Doug Thayer was a Davis kid who always had a flair for art.
Throughout high school, his talent emerged. So promising was his work that he attended Southern Oregon University, majoring in art.
Meanwhile, Thayer’s parents Rob and Lacey were bicycling enthusiasts. Doug loved riding, too, especially after his folks set him up with an old, rigid mountain bike when he was 10. Father and son would trek to Winters and back. A year later, Doug’s dad took Thayer into the wildness to ride.
By the time he was at Davis High, the youthful Thayer was busting new trails on a single-track rig that he would make do through college.
While in Oregon, Thayer realized the Great Outdoors had back roads he’d never before seen. Thayer, his rugged bike in tow, got farther and farther off his art track — and deeper and deeper into the forests and valley around him.
“It’s where I really caught the bug,” Thayer told The Enterprise this week, adding that he enjoys snowboarding, too.
Fast-forward to 2014 …
Thayer, 33, last month captured the first leg of the California Enduro Series (on Peavine Mountain near Reno, Nev.) which pits some of the best mountain bikers against some of the Sierra Nevada’s sternest cycling courses.
In winning the pro men’s division, Thayer finds — at his advanced age — he’s really pretty good.
Riding semi-recreationally, Thayer now ponders just how far to go with mountain-bike racing …
“I’m at the stage where I really don’t get paid,” he explains. “I’m more an aspiring pro. I’m not sure if I’ll ever make money off it, but my results keep getting better.
“I guess I’ll keep doing it as long as I enjoy it … as long as I can be competitive.”
But along the way, real life seems to be creeping into Thayer’s calendar.
Residing in Tahoe City with his wife Sarah for the past eight years, the 1999 DHS grad installs and maintains hot tubs, but remember that art major?
Sarah and Doug have begun to build a business called Shredhead Printing, featuring Thayer’s artwork on colorful hats. Thayer says the initial response — mostly at Truckee open markets this summer — “has been outstanding. We’re hoping to expand to shirts and fine-art prints. I’m getting to use my art degree, finally.”
Hot tubs, making everyday wear artful, mountain mashing … so many trails to travel.

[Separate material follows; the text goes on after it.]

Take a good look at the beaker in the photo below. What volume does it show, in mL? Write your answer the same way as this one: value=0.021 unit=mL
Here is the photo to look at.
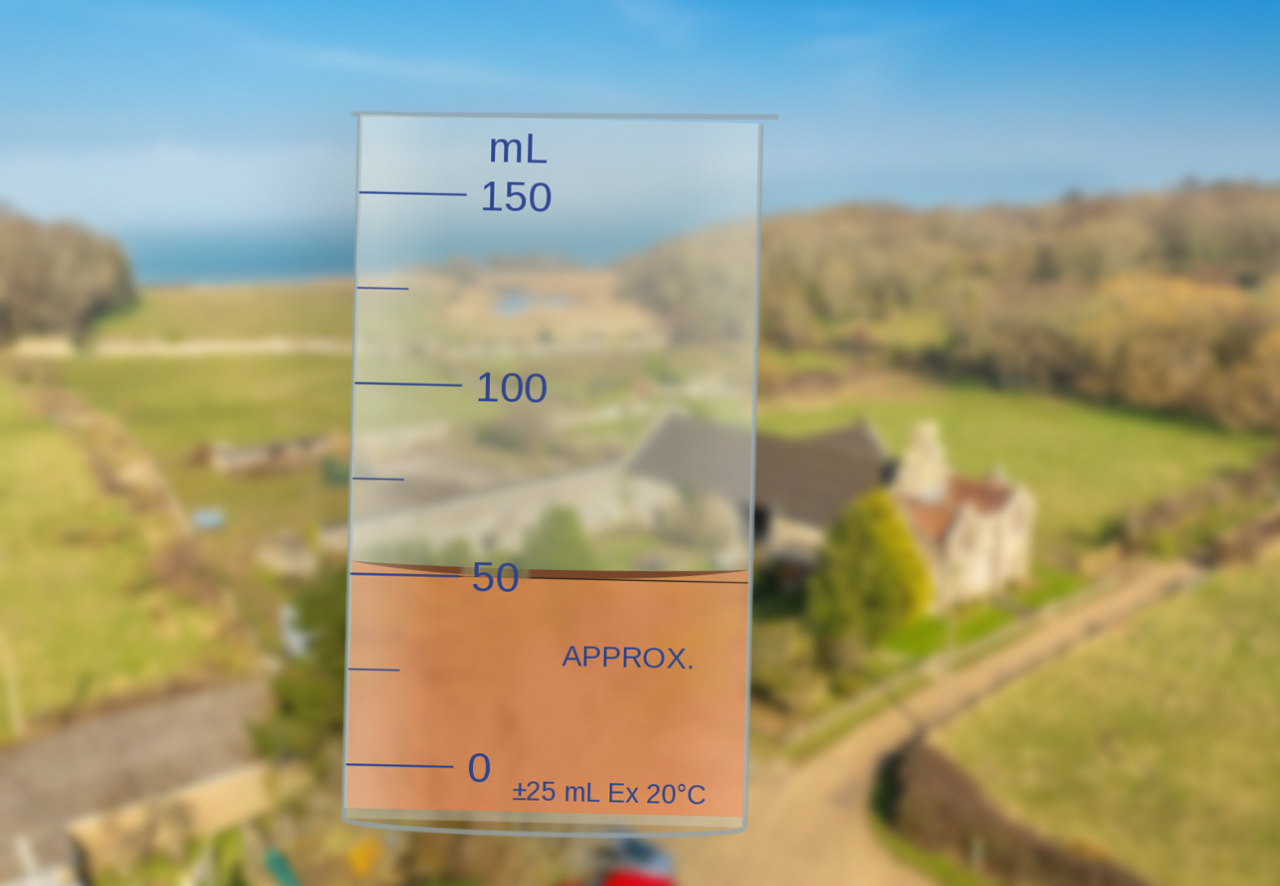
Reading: value=50 unit=mL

Thayer’s past success (a 2012 downhill victory at the Kirkwood Super D among his finest hours) has led to sponsorship: Cycle Paths (Truckee) and Rocky Mountain Bicycles (Vancouver, B.C.) and a place in the third stage of the California Enduro Series on Aug. 30 at Northstar.
(Thayer passed on stage 2 thanks to a friend’s wedding.)
So, if he gets another top-podium placement later this month, will Thayer put more emphasis on his biking exploits?
“If I was a single dude, living in a van, I’d give it a good shot. But right now, I’m just doing the best I can,” Thayer explains, knowing his 9-to-5 job and weekend markets with his art crimp his practice time.
Notes: Thayer’s brother Neal lives near Sarah and Doug and is a recreational mountain biker. His sister Stephanie is a Davis resident who “is an around-town rider,” says Doug. … Thayer says first-class mountain bikes can cost as much as $10,000. His isn’t chopped liver — a $5,000 beast that can stand the downhill thunder. … So why should somebody try mountain biking? “It’s exhilarating, it gets you out in nature, requires coordination and physical endurance. It’s a good, good cardiovascular and full-body workout,” says Thayer, who adds: “But first of all, it’s really fun.” … Thayer fans can find and order Doug’s work at www.shredheadprinting.com.